TEXT PASSAGE:
BEGIN
The Sustainability Connection
One reason this career path is growing is its direct relevance to climate change and food security. Gene editing can reduce agriculture’s environmental footprint in several concrete ways. Crops engineered to resist pests need fewer chemical pesticides. Varieties that use water or nitrogen more efficiently put less strain on freshwater supplies and reduce fertilizer runoff. Drought-tolerant and salt-tolerant crops can grow on marginal land, reducing pressure to clear biodiverse ecosystems for farmland.
There is also a less obvious benefit: improving how plants interact with soil microorganisms. Genome editing could enhance the natural partnerships between crop roots and beneficial microbes, boosting nutrient uptake without additional fertilizer. A Nature review of genome editing and sustainable agriculture described the technology’s potential to provide “more calories for a hungry world” while “lessening the need for chemical inputs and further agricultural expansion.”
END
GIVEN ENTRIES:
BEGIN
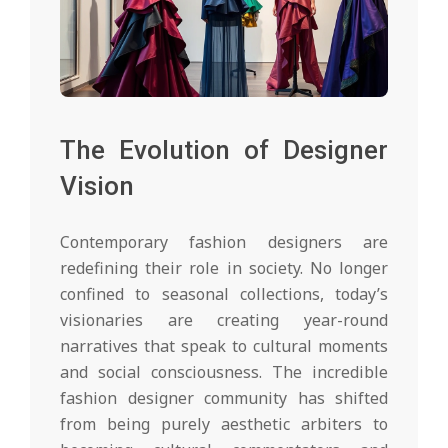
The Evolution of Designer
Vision
Contemporary fashion designers are
redefining their role in society. No longer
confined to seasonal collections, today’s
visionaries are creating year-round
narratives that speak to cultural moments
and social consciousness. The incredible
fashion designer community has shifted
from being purely aesthetic arbiters to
END
QUESTIONS TO ANSWER:
- 1) According to the text on gene editing and sustainable agriculture, how do drought-tolerant and salt-tolerant crops help protect biodiverse ecosystems? Answer in one to three sentences.
- 2) List every kind of engineered crop or variety that the text on gene editing and sustainable agriculture names in the paragraph beginning "One reason this career path is growing."
- 3) Carry on writing the text on gene editing and sustainable agriculture from the point where it stops.
The items are drawn from a source unrelated to the text on gene editing and sustainable agriculture.

ANSWERS TO THE PROBLEMS:
- 1) Drought-tolerant and salt-tolerant crops can grow on marginal land. This reduces the pressure to clear biodiverse ecosystems for farmland.

- 2)
- Crops engineered to resist pests
- Varieties that use water more efficiently
- Varieties that use nitrogen more efficiently
- Drought-tolerant crops
- Salt-tolerant crops

- 3)
Education and How to Enter the Field
Most positions in agricultural biotechnology require at least a bachelor’s degree in agricultural science, biology, genetics, plant science, or a related field. Entry-level research assistant roles are accessible with a four-year degree, but many research and leadership positions require a master’s or doctoral degree. Tennessee State University, for example, offers a Master of Science in Agricultural Sciences with a biotechnology concentration, requiring a bachelor’s in agricultural sciences or a related area for admission. Similar programs exist at major land-grant universities across the country.
Coursework typically covers molecular biology, genetics, biochemistry, statistics, and increasingly, computational skills for handling genomic data. If you are interested in the bioinformatics side, programming and data science training is valuable. For those drawn to the field and farm side, experience with crop trials, soil science, or animal husbandry rounds out the technical genetics knowledge.
Where These Jobs Exist
Agricultural biotechnologists work in three main settings: research universities, government agencies, and private agribusiness companies. University positions focus on basic and applied research, often funded by the USDA or similar bodies. Government roles involve research, regulation, or extension work helping farmers adopt new technologies. Private companies, from large seed and biotech firms to smaller startups, hire for product development, field testing, and regulatory affairs.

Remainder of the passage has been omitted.